Material shown:

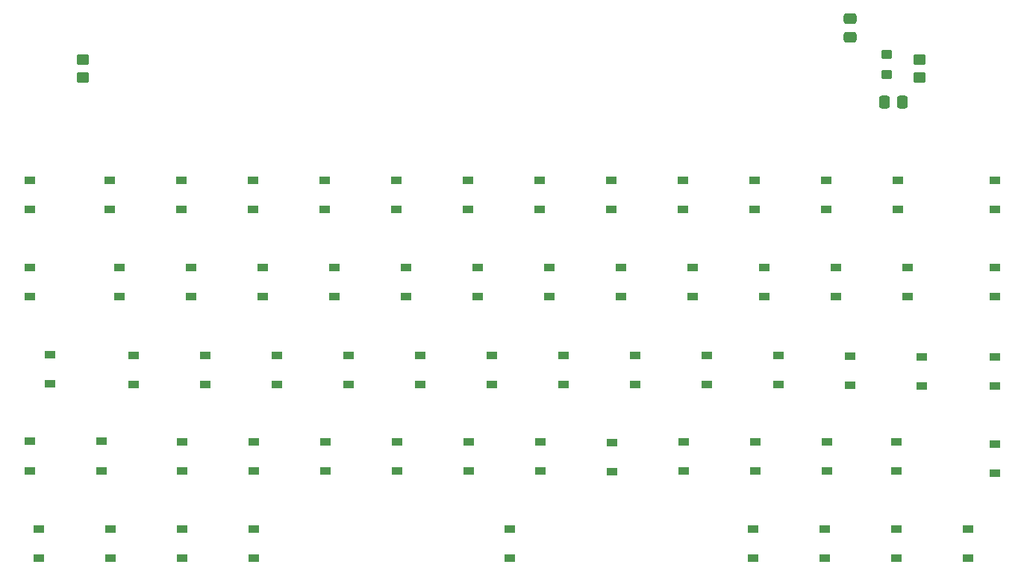
<source format=gbr>
%TF.GenerationSoftware,KiCad,Pcbnew,6.0.0-rc1-unknown-d76c6bc884~144~ubuntu21.10.1*%
%TF.CreationDate,2021-11-30T16:14:45+00:00*%
%TF.ProjectId,tad2_bottom,74616432-5f62-46f7-9474-6f6d2e6b6963,rev?*%
%TF.SameCoordinates,Original*%
%TF.FileFunction,Paste,Bot*%
%TF.FilePolarity,Positive*%
%FSLAX46Y46*%
G04 Gerber Fmt 4.6, Leading zero omitted, Abs format (unit mm)*
G04 Created by KiCad (PCBNEW 6.0.0-rc1-unknown-d76c6bc884~144~ubuntu21.10.1) date 2021-11-30 16:14:45*
%MOMM*%
%LPD*%
G01*
G04 APERTURE LIST*
G04 Aperture macros list*
%AMRoundRect*
0 Rectangle with rounded corners*
0 $1 Rounding radius*
0 $2 $3 $4 $5 $6 $7 $8 $9 X,Y pos of 4 corners*
0 Add a 4 corners polygon primitive as box body*
4,1,4,$2,$3,$4,$5,$6,$7,$8,$9,$2,$3,0*
0 Add four circle primitives for the rounded corners*
1,1,$1+$1,$2,$3*
1,1,$1+$1,$4,$5*
1,1,$1+$1,$6,$7*
1,1,$1+$1,$8,$9*
0 Add four rect primitives between the rounded corners*
20,1,$1+$1,$2,$3,$4,$5,0*
20,1,$1+$1,$4,$5,$6,$7,0*
20,1,$1+$1,$6,$7,$8,$9,0*
20,1,$1+$1,$8,$9,$2,$3,0*%
G04 Aperture macros list end*
%ADD10R,1.200000X0.900000*%
%ADD11R,1.200000X0.958000*%
%ADD12RoundRect,0.250000X-0.450000X0.350000X-0.450000X-0.350000X0.450000X-0.350000X0.450000X0.350000X0*%
%ADD13RoundRect,0.250000X0.337500X0.475000X-0.337500X0.475000X-0.337500X-0.475000X0.337500X-0.475000X0*%
%ADD14RoundRect,0.250000X-0.475000X0.337500X-0.475000X-0.337500X0.475000X-0.337500X0.475000X0.337500X0*%
%ADD15RoundRect,0.250000X-0.350000X0.275000X-0.350000X-0.275000X0.350000X-0.275000X0.350000X0.275000X0*%
G04 APERTURE END LIST*
D10*
%TO.C,S_'1*%
X132588000Y-142977000D03*
D11*
X132588000Y-139648000D03*
%TD*%
D10*
%TO.C,S_;1*%
X124460000Y-142873000D03*
D11*
X124460000Y-139544000D03*
%TD*%
D10*
%TO.C,S_ENTER1*%
X149006000Y-143053000D03*
D11*
X149006000Y-139724000D03*
%TD*%
D10*
%TO.C,S_MAC1*%
X145958000Y-162611000D03*
D11*
X145958000Y-159282000D03*
%TD*%
D10*
%TO.C,S_O1*%
X114716000Y-132893000D03*
D11*
X114716000Y-129564000D03*
%TD*%
D10*
%TO.C,S_[1*%
X130972000Y-132893000D03*
D11*
X130972000Y-129564000D03*
%TD*%
D10*
%TO.C,S_TAB1*%
X39532000Y-132893000D03*
D11*
X39532000Y-129564000D03*
%TD*%
D10*
%TO.C,S_8*%
X105500000Y-122987000D03*
D11*
X105500000Y-119658000D03*
%TD*%
D10*
%TO.C,S_+1*%
X138012000Y-122987000D03*
D11*
X138012000Y-119658000D03*
%TD*%
D10*
%TO.C,S_3*%
X64860000Y-122987000D03*
D11*
X64860000Y-119658000D03*
%TD*%
D10*
%TO.C,S_RSH1*%
X149006000Y-152959000D03*
D11*
X149006000Y-149630000D03*
%TD*%
D10*
%TO.C,S_X1*%
X64932000Y-152705000D03*
D11*
X64932000Y-149376000D03*
%TD*%
D10*
%TO.C,S_I1*%
X106588000Y-132893000D03*
D11*
X106588000Y-129564000D03*
%TD*%
D10*
%TO.C,S_D1*%
X67564000Y-142873000D03*
D11*
X67564000Y-139544000D03*
%TD*%
D10*
%TO.C,S_CTR1*%
X41818000Y-142799000D03*
D11*
X41818000Y-139470000D03*
%TD*%
D10*
%TO.C,S_L1*%
X116332000Y-142873000D03*
D11*
X116332000Y-139544000D03*
%TD*%
D10*
%TO.C,S_J1*%
X100076000Y-142873000D03*
D11*
X100076000Y-139544000D03*
%TD*%
D10*
%TO.C,S_T1*%
X82204000Y-132893000D03*
D11*
X82204000Y-129564000D03*
%TD*%
D10*
%TO.C,S_2*%
X56732000Y-122995000D03*
D11*
X56732000Y-119666000D03*
%TD*%
D10*
%TO.C,S_SPC1*%
X93980000Y-162611000D03*
D11*
X93980000Y-159282000D03*
%TD*%
D10*
%TO.C,S_LSH1*%
X39552000Y-152652000D03*
D11*
X39552000Y-149323000D03*
%TD*%
D10*
%TO.C,S_RFN1*%
X137830000Y-162611000D03*
D11*
X137830000Y-159282000D03*
%TD*%
D10*
%TO.C,S_\u005C1*%
X140754000Y-143053000D03*
D11*
X140754000Y-139724000D03*
%TD*%
D10*
%TO.C,S_1*%
X48604000Y-122987000D03*
D11*
X48604000Y-119658000D03*
%TD*%
D10*
%TO.C,S_/1*%
X129956000Y-152705000D03*
D11*
X129956000Y-149376000D03*
%TD*%
D10*
%TO.C,S_7*%
X97372000Y-122987000D03*
D11*
X97372000Y-119658000D03*
%TD*%
D10*
%TO.C,S_P1*%
X122844000Y-132893000D03*
D11*
X122844000Y-129564000D03*
%TD*%
D10*
%TO.C,S_-1*%
X129884000Y-122987000D03*
D11*
X129884000Y-119658000D03*
%TD*%
D10*
%TO.C,S_]1*%
X139100000Y-132893000D03*
D11*
X139100000Y-129564000D03*
%TD*%
D10*
%TO.C,S_U1*%
X98460000Y-132893000D03*
D11*
X98460000Y-129564000D03*
%TD*%
D10*
%TO.C,S_RIG1*%
X129702000Y-162611000D03*
D11*
X129702000Y-159282000D03*
%TD*%
D10*
%TO.C,S_LHY1*%
X40548000Y-162611000D03*
D11*
X40548000Y-159282000D03*
%TD*%
D10*
%TO.C,S_.1*%
X121828000Y-152705000D03*
D11*
X121828000Y-149376000D03*
%TD*%
D10*
%TO.C,S_4*%
X72988000Y-122987000D03*
D11*
X72988000Y-119658000D03*
%TD*%
D10*
%TO.C,S_C1*%
X73060000Y-152705000D03*
D11*
X73060000Y-149376000D03*
%TD*%
D10*
%TO.C,S_TIL1*%
X137830000Y-152705000D03*
D11*
X137830000Y-149376000D03*
%TD*%
D10*
%TO.C,S_H1*%
X91948000Y-142873000D03*
D11*
X91948000Y-139544000D03*
%TD*%
D10*
%TO.C,S_K1*%
X108204000Y-142873000D03*
D11*
X108204000Y-139544000D03*
%TD*%
D10*
%TO.C,S_DOWN1*%
X64932000Y-162611000D03*
D11*
X64932000Y-159282000D03*
%TD*%
D10*
%TO.C,S_A1*%
X51308000Y-142873000D03*
D11*
X51308000Y-139544000D03*
%TD*%
D10*
%TO.C,S_BCK1*%
X149006000Y-132893000D03*
D11*
X149006000Y-129564000D03*
%TD*%
D10*
%TO.C,S_10*%
X121756000Y-122987000D03*
D11*
X121756000Y-119658000D03*
%TD*%
D10*
%TO.C,S_DEL1*%
X149006000Y-122987000D03*
D11*
X149006000Y-119658000D03*
%TD*%
D10*
%TO.C,S_R1*%
X74076000Y-132893000D03*
D11*
X74076000Y-129564000D03*
%TD*%
D10*
%TO.C,S_B1*%
X89316000Y-152705000D03*
D11*
X89316000Y-149376000D03*
%TD*%
D10*
%TO.C,S_Q1*%
X49692000Y-132893000D03*
D11*
X49692000Y-129564000D03*
%TD*%
D10*
%TO.C,S_M1*%
X105572000Y-152753500D03*
D11*
X105572000Y-149424500D03*
%TD*%
D10*
%TO.C,S_LEF1*%
X121574000Y-162611000D03*
D11*
X121574000Y-159282000D03*
%TD*%
D10*
%TO.C,S_ESC1*%
X39532000Y-122987000D03*
D11*
X39532000Y-119658000D03*
%TD*%
D10*
%TO.C,S_W1*%
X57820000Y-132893000D03*
D11*
X57820000Y-129564000D03*
%TD*%
D10*
%TO.C,S_V1*%
X81188000Y-152705000D03*
D11*
X81188000Y-149376000D03*
%TD*%
D10*
%TO.C,S_5*%
X81116000Y-122987000D03*
D11*
X81116000Y-119658000D03*
%TD*%
D10*
%TO.C,S_Y1*%
X90332000Y-132893000D03*
D11*
X90332000Y-129564000D03*
%TD*%
D10*
%TO.C,S_G1*%
X83820000Y-142873000D03*
D11*
X83820000Y-139544000D03*
%TD*%
D10*
%TO.C,S_N1*%
X97444000Y-152705000D03*
D11*
X97444000Y-149376000D03*
%TD*%
D10*
%TO.C,S_9*%
X113628000Y-122987000D03*
D11*
X113628000Y-119658000D03*
%TD*%
D10*
%TO.C,S_ALT1*%
X47680000Y-152652000D03*
D11*
X47680000Y-149323000D03*
%TD*%
D10*
%TO.C,S_6*%
X89244000Y-122987000D03*
D11*
X89244000Y-119658000D03*
%TD*%
D10*
%TO.C,S_LFN1*%
X48676000Y-162611000D03*
D11*
X48676000Y-159282000D03*
%TD*%
D10*
%TO.C,S_S1*%
X59436000Y-142873000D03*
D11*
X59436000Y-139544000D03*
%TD*%
D10*
%TO.C,S_Z1*%
X56804000Y-152705000D03*
D11*
X56804000Y-149376000D03*
%TD*%
D10*
%TO.C,S_E1*%
X65948000Y-132893000D03*
D11*
X65948000Y-129564000D03*
%TD*%
D10*
%TO.C,S_UP1*%
X56804000Y-162611000D03*
D11*
X56804000Y-159282000D03*
%TD*%
D10*
%TO.C,S_\u002C1*%
X113700000Y-152705000D03*
D11*
X113700000Y-149376000D03*
%TD*%
D10*
%TO.C,S_F1*%
X75692000Y-142873000D03*
D11*
X75692000Y-139544000D03*
%TD*%
D12*
%TO.C,R7*%
X45593000Y-105984800D03*
X45593000Y-107984800D03*
%TD*%
%TO.C,R4*%
X140462000Y-105984800D03*
X140462000Y-107984800D03*
%TD*%
D13*
%TO.C,C2*%
X138537500Y-110794800D03*
X136462500Y-110794800D03*
%TD*%
D14*
%TO.C,C12*%
X132588000Y-101303000D03*
X132588000Y-103378000D03*
%TD*%
D15*
%TO.C,L1*%
X136750000Y-105350000D03*
X136750000Y-107650000D03*
%TD*%
M02*

</source>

Task instructions:
Gather up every line in the data above that contains the word "KiCad", copying each one.

Output for this exercise:
%TF.GenerationSoftware,KiCad,Pcbnew,6.0.0-rc1-unknown-d76c6bc884~144~ubuntu21.10.1*%
G04 Created by KiCad (PCBNEW 6.0.0-rc1-unknown-d76c6bc884~144~ubuntu21.10.1) date 2021-11-30 16:14:45*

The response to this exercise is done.